A inteligência artificial pode servir de lupa: não para repetir o passado, mas para entender se o passado já era discriminador.
A sensação é que tentamos humanizar a máquina a ponto de ficarmos aterrorizados que ela nos substitua.
Há alguma verdade nisso. Mas não é a humanidade que dá um tiro no próprio pé. Quem decide substituir os operários por robôs não são os operários. Devemos começar a pensar a humanidade como grupos de pessoas que tomam decisões que, às vezes, fazem mal a outros grupos. É preciso prestar atenção: a inteligência artificial não tira empregos, ela move a barra do que significa realizar atividades lucrativas. Mas há outro problema.
Qual?
Essa transição que deslocou o mundo do trabalho é enormemente acelerada pelo digital e, por ser muito veloz, a sociedade não está no mesmo ritmo. A única solução possível é arcar com o custo da transição com mais investimentos em bem-estar e na formação. Se entrarmos em pânico, então a única solução será desligar a tomada.
É a transformação que você chama de “quarta revolução”.

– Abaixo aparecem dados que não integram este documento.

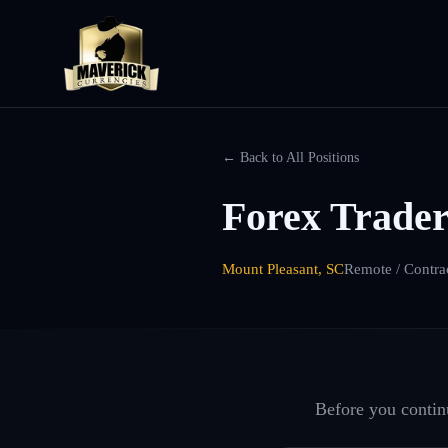
← Back to All Positions
Forex Trader
Mount Pleasant, SC
Remote / Contra
Before you continu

É uma revolução de tipo epistemológico. De autocompreensão: quem somos nós? E por que somos especiais? Especiais porque estamos no centro da festa, e a festa é o universo. Depois que Freud nos disse que sequer estamos no centro do “mundo mental”, nos entrincheiramos atrás de outra centralidade: a da informação. Mas, a partir dos anos 1950, não estamos mais nem mesmo no centro da infosfera. Essa é a “quarta revolução”, uma mudança de paradigma que envolve uma necessária reavaliação da nossa excepcionalidade. E a nossa excepcionalidade não é a de quem desfruta da festa, mas de quem pode organizá-la. Não podemos estender o cobertor do século XX. Temos que escrever um novo capítulo.
E que festa devemos organizar?
Salvar o planeta e as gerações futuras. O projeto humano do século XXI é o casamento entre o “azul e o verde”. Entender o presente para projetar o futuro é tarefa do intelectual hoje. Não vejo outras. É o chamado político, o nosso ser político: entender para mudar para melhor.
Do ponto de vista da legislação, o caminho europeu parece ficar no meio caminho entre a estratégia estadunidense e a chinesa. O que você acha do regulamento da União Europeia? Compartilha os temores de juristas e especialistas?
Os riscos existem, e o caminho europeu é bom. Para levar a termo o projeto de lei sobre a inteligência artificial da União Europeia, o “AI Act”, será preciso tempo, e teremos que ser pacientes. Como ocorreu com o GDPR [Regulamento Geral sobre a Proteção de Dados], que fez um ótimo trabalho.
Qual é a abordagem?
Ela tende a minimizar o risco e a deixar livre o campo da inovação e da indústria, desde que toda a parte do risco seja levada em consideração com os instrumentos do legislador. O mais grave que pode ocorrer aqui é que a sociedade civil se deixe dominar ou pelos negócios ou pela política. Quando os negócios e a política competem em benefício da sociedade civil, temos um bom sistema de democracia.
Nada a ver com a “algocracia”.
Isso absolutamente não.
E não serão as máquinas que levarão a melhor?
Esse é um péssimo filme de Hollywood. Uma tentativa de fuga, por meio de uma tecnofantasia, da responsabilidade que a história tem sobre si mesma. É preciso indagar quais são as decisões industriais e políticas da sociedade. Porque, no fim, será uma responsabilidade inteiramente humana que levará a algo de bom ou a um desastre completo.